Place all validation before the first mutation. If every business rule check happens before the first await ctx.db.update(...), you never need compensation for validation errors — which are the most common failure mode with AI agents.

Pattern 3: Idempotent Retry-Safe Operations

Design workflows to be safely retried without double-execution. Use idempotency keys or status checks:

typescript
export default f.mutation('orders.fulfill')
  .describe('Fulfill a pending order')
  .withString('order_id', 'Order ID')
  .idempotent()
  .handle(async (input, ctx) => {
    const order = await ctx.db.orders.findUnique({
      where: { id: input.order_id },
    });

    if (!order) {
      return f.error('NOT_FOUND', `Order "${input.order_id}" not found`)
        .suggest('Use orders.list to find valid order IDs.')
        .actions('orders.list');
    }

    // Idempotency: already fulfilled — return success without re-executing
    if (order.status === 'fulfilled') {
      return {
        orderId: order.id,
        status: 'fulfilled',
        note: 'Already fulfilled — no action taken.',
      };
    }

    if (order.status !== 'pending') {
      return f.error('CONFLICT', `Order is "${order.status}" — only pending orders can be fulfilled`)
        .suggest('Check order status with orders.get before retrying.');
    }

    // Execute fulfillment
    await ctx.shipping.createShipment({ orderId: order.id });
    await ctx.db.orders.update({
      where: { id: order.id },
      data: { status: 'fulfilled', fulfilledAt: new Date() },
    });

    return { orderId: order.id, status: 'fulfilled' };
  });

The .idempotent() annotation tells the LLM this operation is safe to retry. The handler enforces it by checking the current status before executing.

Combining with Runtime Guards

Layer the concurrency guard on top for defense in depth:

typescript
export default f.mutation('onboarding.provision')
  .describe('Provision a new user account')
  .concurrency({ maxActive: 3, maxQueue: 10 })
  .withString('email', 'User email')
  .withNumber('plan_cents', 'Plan price in cents')
  .destructive()
  .invalidates('users.*', 'billing.*')
  .handle(async (input, ctx) => {
    // ... sequential compensation pattern
  });
GuardWhat it prevents
.destructive()MutationSerializer serializes concurrent calls to this tool
.concurrency()At most 3 onboarding flows run simultaneously
.invalidates()After success, agent knows users and billing data is stale
f.error().retryAfter()On failure, agent waits before retrying

Best Practices

  1. One tool per business workflow — if it's a workflow, it's a single tool.
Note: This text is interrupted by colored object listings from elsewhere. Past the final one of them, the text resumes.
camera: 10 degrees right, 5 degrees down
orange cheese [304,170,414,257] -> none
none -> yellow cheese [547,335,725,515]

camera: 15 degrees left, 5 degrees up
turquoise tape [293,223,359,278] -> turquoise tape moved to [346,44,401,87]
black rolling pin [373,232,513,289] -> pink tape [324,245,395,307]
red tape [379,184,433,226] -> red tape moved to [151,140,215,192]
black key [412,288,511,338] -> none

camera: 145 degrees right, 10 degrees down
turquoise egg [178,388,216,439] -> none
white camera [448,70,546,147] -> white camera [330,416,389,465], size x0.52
Don't expose internal steps.

  2. Compensate in reverse order — undo the most recent step first, working backwards.

  3. Check-then-act — validate all preconditions before the first mutation to minimize compensation paths.

  4. Use f.error() with specific diagnostics — different failure points get different error codes, suggestions, and retry policies.
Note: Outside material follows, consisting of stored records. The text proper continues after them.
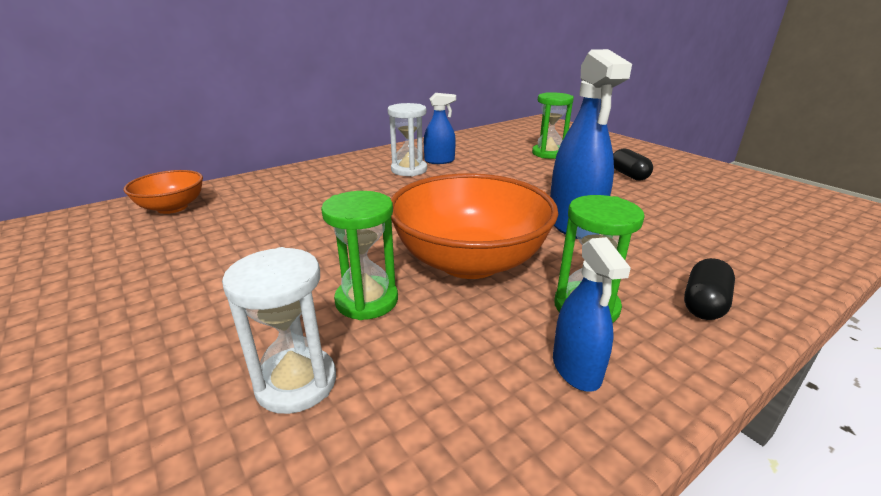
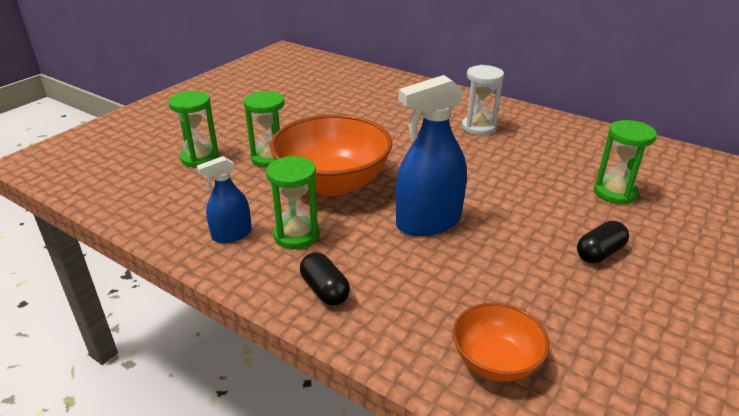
camera: 70 degrees right, 5 degrees up
orange bowl [124,170,203,214] -> orange bowl moved to [453,303,550,382]
white hourglass [222,247,336,414] -> green hourglass [168,91,219,168]
blue spray bottle [424,93,456,164] -> none
black capsule [684,258,735,320] -> black capsule turned 45 degrees clockwise [300,252,350,306]

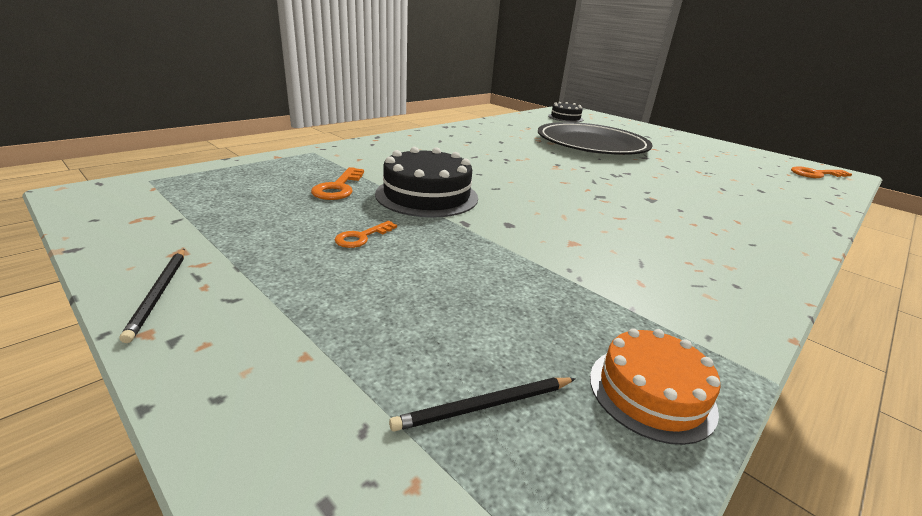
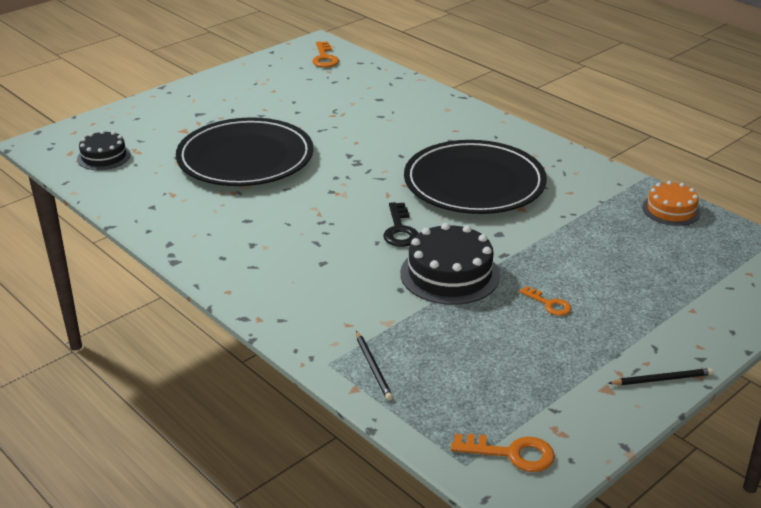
camera: 85 degrees left, 5 degrees up
orange key [311,167,364,200] -> orange key moved to [451,434,555,472]
black pencil [389,378,576,432] -> black pencil moved to [356,331,393,400]
none -> black key [383,202,418,247]
none -> black plate [404,140,547,214]

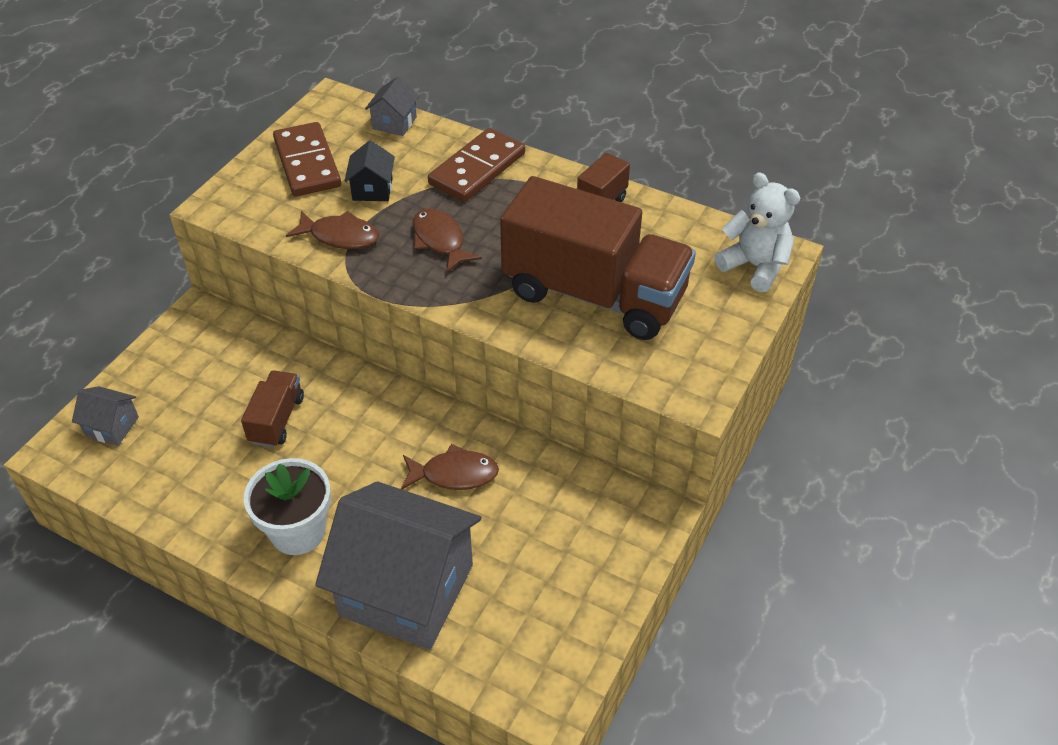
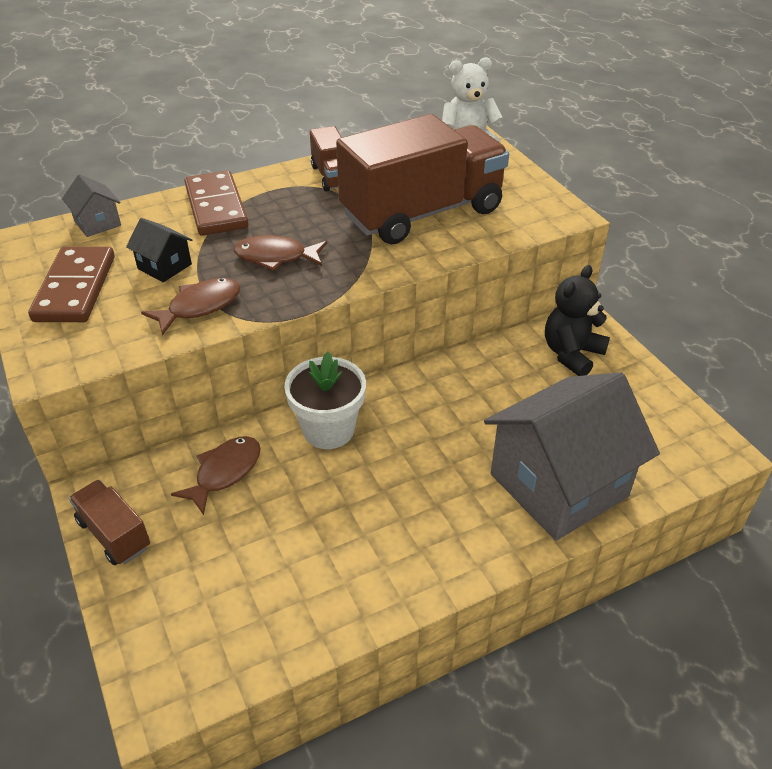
camera: 55 degrees left, 5 degrees down
grey house [72,386,139,446] -> none
brown truck [241,370,304,447] -> brown truck moved to [69,480,150,565]
white flower pot [244,458,331,555] -> white flower pot moved to [284,352,366,449]
brown domino [273,122,341,196] -> brown domino turned 75 degrees clockwise [28,246,115,322]
brown fish [401,444,499,490] -> brown fish moved to [171,436,261,515]
none -> black teddy bear [545,265,610,376]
  5. Mark as .destructive() — the MutationSerializer automatically prevents concurrent execution of the same workflow.

  6. Add .invalidates() — after a successful workflow, stale-data signals tell the agent to re-fetch affected domains.
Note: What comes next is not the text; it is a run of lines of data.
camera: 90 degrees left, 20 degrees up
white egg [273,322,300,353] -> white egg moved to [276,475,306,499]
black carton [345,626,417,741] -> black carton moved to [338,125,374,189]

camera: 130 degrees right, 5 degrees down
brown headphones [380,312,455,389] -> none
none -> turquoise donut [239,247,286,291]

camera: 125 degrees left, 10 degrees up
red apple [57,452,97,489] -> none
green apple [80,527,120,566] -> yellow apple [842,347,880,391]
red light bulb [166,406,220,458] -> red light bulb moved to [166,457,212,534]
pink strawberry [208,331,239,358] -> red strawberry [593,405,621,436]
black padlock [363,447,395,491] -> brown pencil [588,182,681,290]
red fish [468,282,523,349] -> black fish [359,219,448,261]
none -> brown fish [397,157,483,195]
  7. Design for idempotency — if the agent retries, the handler should detect the previous execution and return success without re-executing.

  8. Use .concurrency() for rate-sensitive workflows — billing and payment workflows should limit concurrent executions.

WARNING

Never expose the individual steps of a business workflow as separate tools. The AI will call them independently, and you cannot guarantee ordering or atomicity across separate tool calls. This is the single most common source of data corruption in agentic systems.